« Le PCF veut être au cœur de la gauche, et non faire une « petite gauche » (interview de Pierre Laurent, n°2 du PCF, dans Mediapart)

mardi 1er décembre 2009.
 

Good bye le spleen, pour les communistes français ? Après deux week-ends de « conférences régionales » réunissant élus et cadres locaux, la base intermédiaire a globalement approuvé la stratégie du Front de gauche proposée par la direction nationale du PCF, en vue des prochaines élections régionales.

Dans un entretien à Mediapart, le n◦2 du PCF (et ancien directeur de la rédaction de L’Humanité), Pierre Laurent, explique sa volonté de participer aux exécutifs régionaux aux côtés du PS et d’Europe-Ecologie (mais pas du MoDem), estimant que cette échéance électorale sera le point de départ d’une recomposition à gauche.

La proposition du Front de gauche (indépendant du PS au premier tour) devrait être largement majoritaire lors du vote militant. On parle souvent au PCF d’une base plus radicale que ses élus, davantage gestionnaires et habitués au compromis ?

Ces conférences ont réuni près de 2300 délégués, et 80% de ces délégués se sont prononcés pour des stratégies de Front de gauche au premier tour. Cette large approbation devrait être confirmée par le vote des militants. Il y a plusieurs régions où le résultat est serré et partagé, où les militants trancheront. Je tiens à dire que dans ces régions le débat peut s’entendre, car le rapport des forces peut y être difficile pour le Front de gauche. Dans ces cas, ce n’est pas la stratégie nationale qui est remise en cause, mais ses chances de réussite électorale au niveau local. On sent une volonté très forte d’approfondir la démarche des européennes.

Que le militant soit élu ou ne le soit pas, le point de vue est le même. Ce qui est vrai, c’est qu’il y a aussi dans ce débat un attachement des élus communistes à défendre l’importance et l’intérêt de leur rôle et de leur travail, tout comme la difficulté d’obtenir des avancées dans un rapport de force qui se complique. C’est ce rapport de force qu’on doit améliorer au premier tour. Il y a donc convergence entre les attentes de tous.

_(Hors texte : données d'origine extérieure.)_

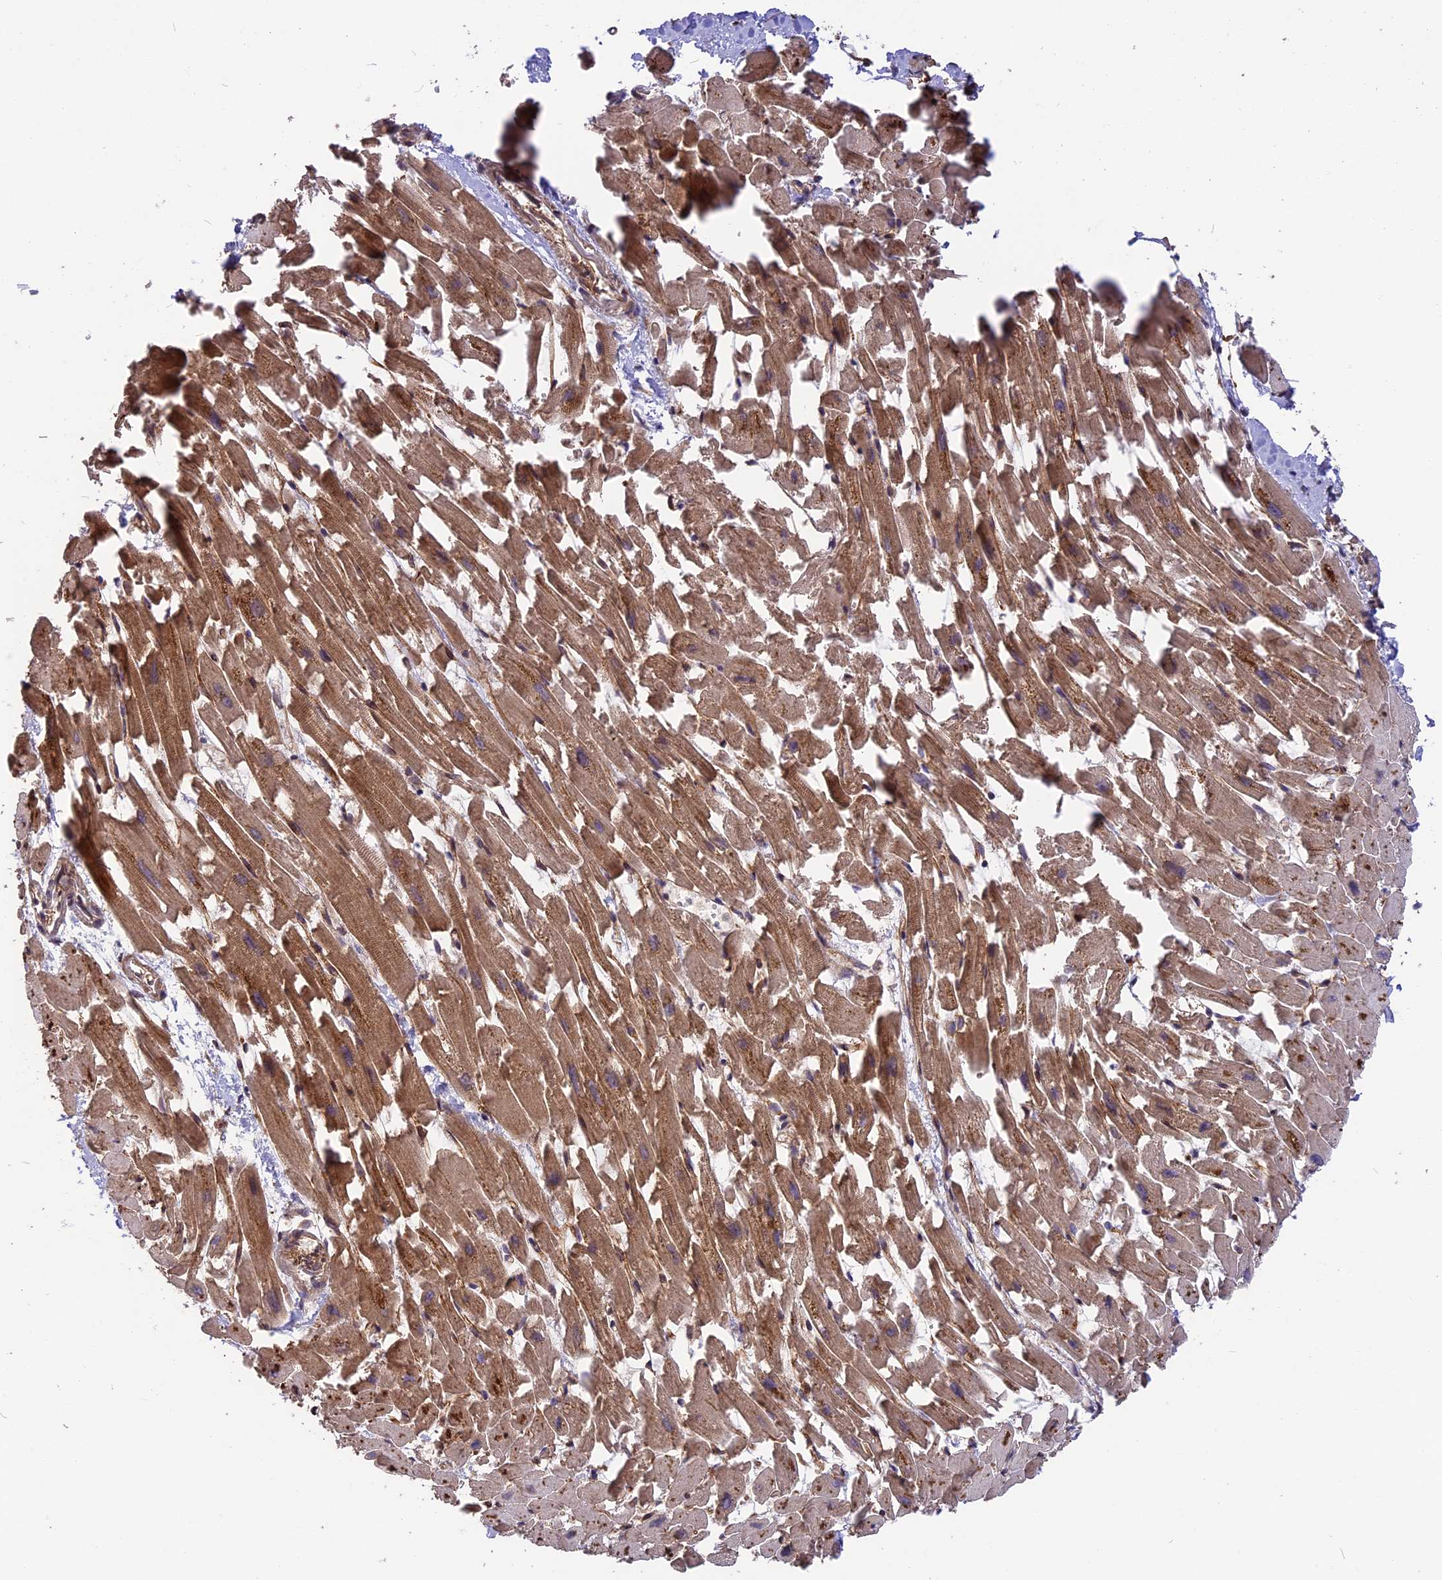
{"staining": {"intensity": "strong", "quantity": ">75%", "location": "cytoplasmic/membranous"}, "tissue": "heart muscle", "cell_type": "Cardiomyocytes", "image_type": "normal", "snomed": [{"axis": "morphology", "description": "Normal tissue, NOS"}, {"axis": "topography", "description": "Heart"}], "caption": "A high amount of strong cytoplasmic/membranous positivity is seen in about >75% of cardiomyocytes in benign heart muscle. (Stains: DAB (3,3'-diaminobenzidine) in brown, nuclei in blue, Microscopy: brightfield microscopy at high magnification).", "gene": "ESCO1", "patient": {"sex": "female", "age": 64}}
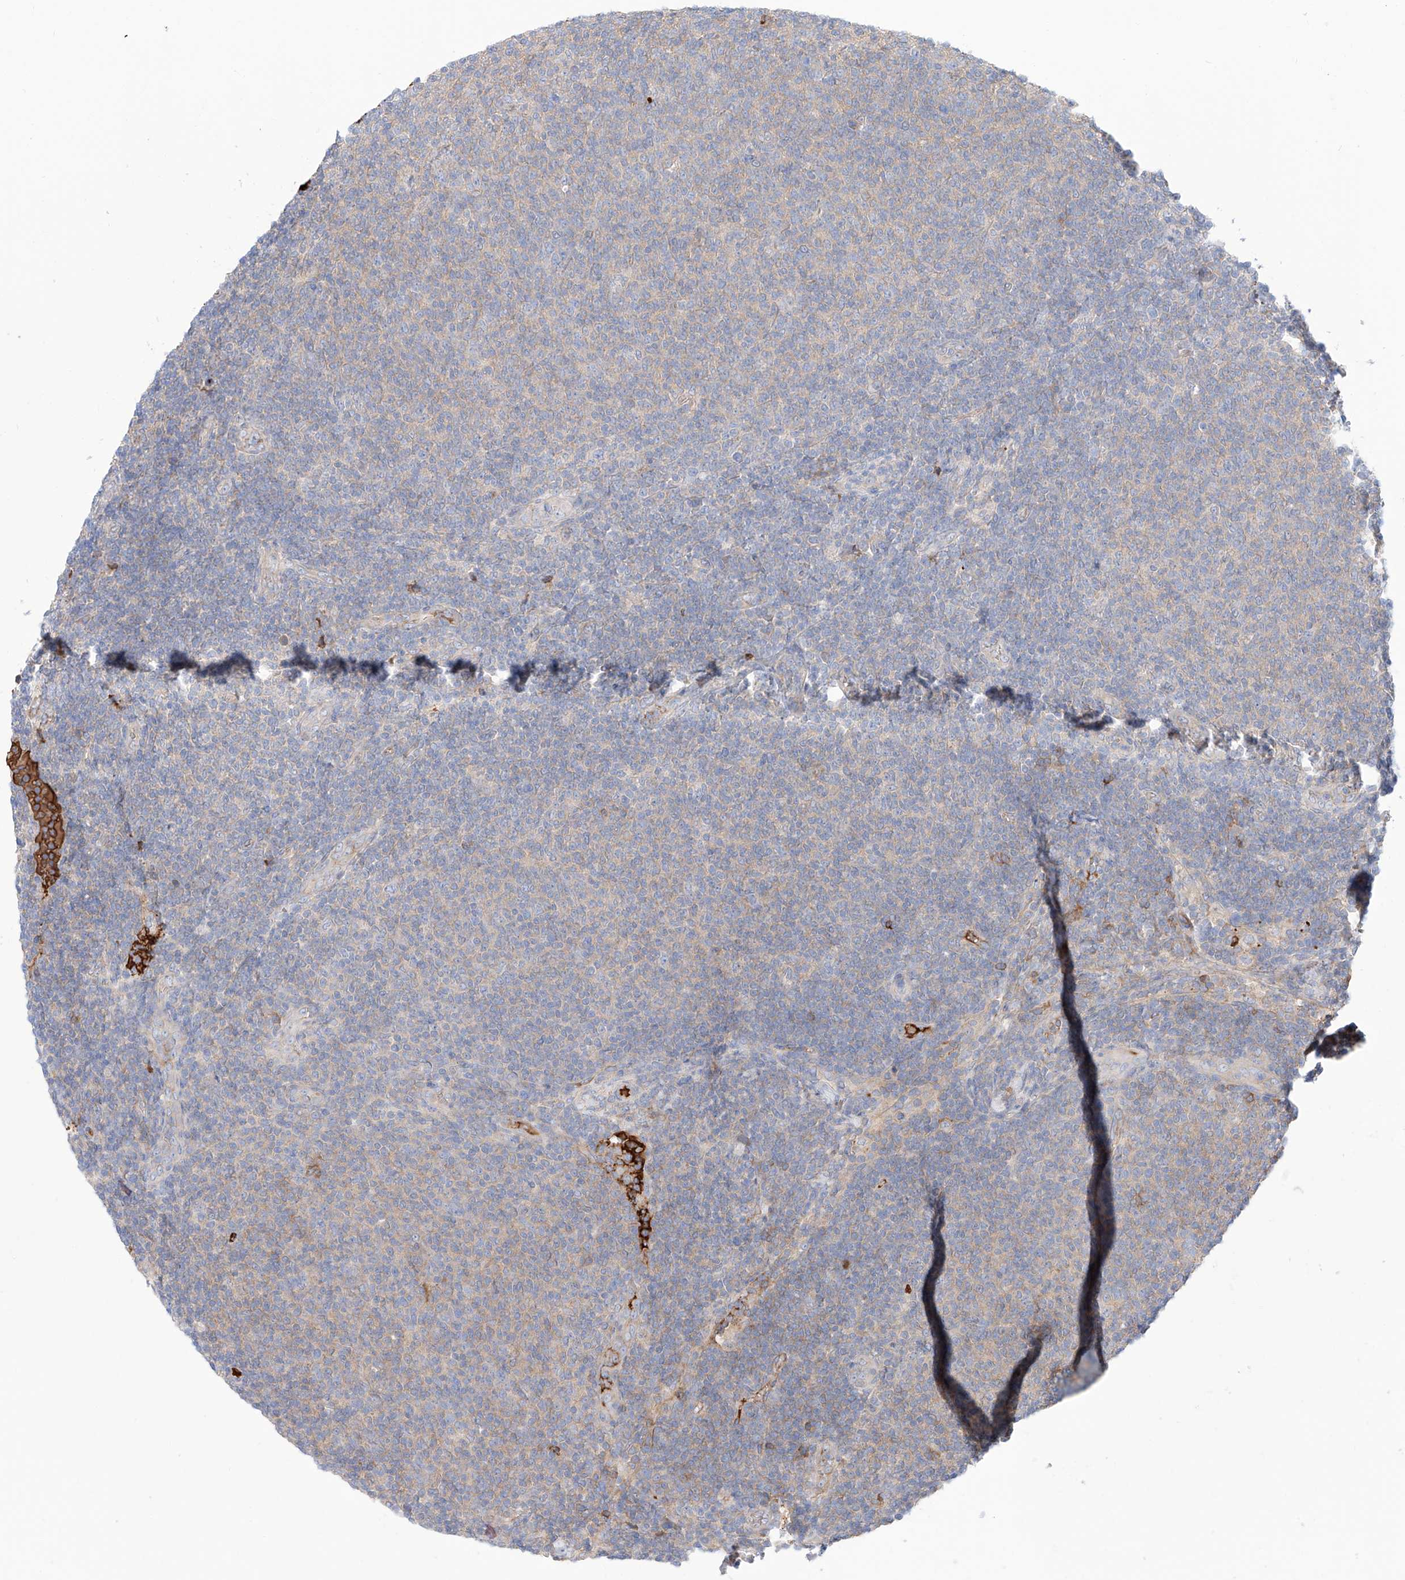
{"staining": {"intensity": "negative", "quantity": "none", "location": "none"}, "tissue": "lymphoma", "cell_type": "Tumor cells", "image_type": "cancer", "snomed": [{"axis": "morphology", "description": "Malignant lymphoma, non-Hodgkin's type, Low grade"}, {"axis": "topography", "description": "Lymph node"}], "caption": "The micrograph demonstrates no significant positivity in tumor cells of low-grade malignant lymphoma, non-Hodgkin's type.", "gene": "PGGT1B", "patient": {"sex": "male", "age": 66}}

Le parti communiste français semble toujours être tiraillé entre la participation au pouvoir et la radicalité. Comment l’expliquez-vous ?

Le rapport aux institutions est profond dans le PCF et lui a permis d’être un grand parti dans l’histoire de la République française. Défendre un ancrage social et le porter jusque sur les bancs des assemblées, voilà ce qui a longtemps fait la force et l’importance du communisme français. Le programme du conseil national de la résistance reste un exemple de participation au pouvoir, où on a obtenu la sécurité sociale ou des nationalisations, malgré un contexte politique peu favorable. De même l’ancrage territorial du PCF aujourd’hui est le résultat de politiques locales, sociales ou culturelles, impulsées par nos élus depuis plusieurs dizaines d’années. Et ce serait une folie, dans le contexte actuel d’un Sarkozy voulant s’attaquer aux collectivités locales, que de déserter le terrain de l’exercice du pouvoir. Cela ne veut pas dire qu’il faut abandonner tout rapport de force.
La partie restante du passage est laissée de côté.